Due to the destruction of refining capabilities by hurricanes, and an expectedly large decline in commercial oil reserves in recent days, the New York market, for the first time, closed on a price above 80 US dollars per barrel on September 13; and hit a new record in the history of nominal prices. As a matter of fact, oil prices have been rising since 2002 at a pace and with a lasting time rarely seen in “peace” time. So, what exactly is behind this round of price hikes?
Firstly, an increasingly short supply of oil in the world is the fundamental cause. According to statistics from the British firm BP, the world has been demanding more oil than can be produced since 1981; and the case is still the same today. Currently, oil production in most countries has already or will soon go down – leaving less of a surplus to use – but at the same time, demand keeps increasing.
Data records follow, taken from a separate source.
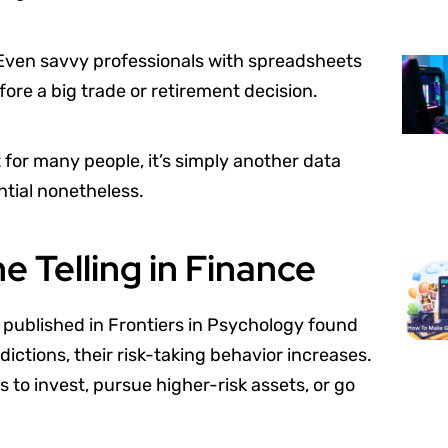
. Even savvy professionals with spreadsheets
re a big trade or retirement decision.
t for many people, it’s simply another data
ential nonetheless.
 Telling in Finance
 published in Frontiers in Psychology found
ictions, their risk-taking behavior increases.
s to invest, pursue higher-risk assets, or go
The supply remains tight and prices keep soaring despite OPEC’s decision to increase crude oil production by 500,000 barrels per day as of November 1. With little price elasticity from both demand and supply, any trivial event will send prices skyrocketing.


Secondly, short-term speculations on oil futures by large amounts of funding also drive prices up. A Citi report in May 2006 mentioned that US commodity markets hold an average speculation volume of over 120 billion US dollars each month, chiefly coming from natural gas (30.3 billion dollars) and crude oil (30.1 billion dollars). The numerous speculation deals have a massive impact on oil futures prices considering the leverage effect of futures margin deals. With excessive liquidity worldwide, funds behind oil futures speculations will remain the same.